Incidentally, this is where my company’s software, Version Story comes into play. We make it effortless to compare multiple document versions and merge them into consolidated drafts.

From this base document, you will draft an original joint venture agreement that satisfies the unique needs of your client and that, in your judgment, the other party will accept. Negotiation and revisions will follow.

And just like that, you will continue lawyering as you always have. The biggest change? Using your lawyerly judgment now becomes the main thing you do.

‘But,’ you might still be wondering, ‘what if lawyers get so good at solving problems that society runs out of problems for lawyers to solve?’

Let’s evaluate this concern with an analogy to medicine.

Over the past hundred years, advances in medical technology have enabled doctors to quickly and effectively dispatch ailments that had stalked humanity through the ages. Did the polio vaccine put doctors out of work? Did MRIs eliminate the need for diagnosticians?

Doctors have not run out of problems to solve. Instead, medical technology has enabled doctors to provide what was once expensive, state-of-the-art care to the broader public at low cost. And it has freed up doctors’ time to focus on more complex and devious ailments.

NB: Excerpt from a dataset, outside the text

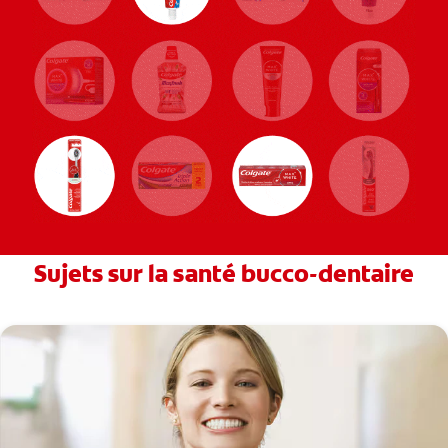
Sujets sur la santé bucco-dentaire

Legal technology, infused with AI, will do the same for lawyers. As a profession, we might finally find the time to solve problems for the 80% of Americans who need a lawyer but cannot access one. And we might soon find ourselves in a world where junior lawyers, on their first assignment, craft theories about the application of First Amendment jurisprudence to novel situations.

Personally, I am excited to be a lawyer in this near-future. As always happens with technology, the future belongs to those who get ahead of the trend. So roll up your sleeves –– there’s work to do.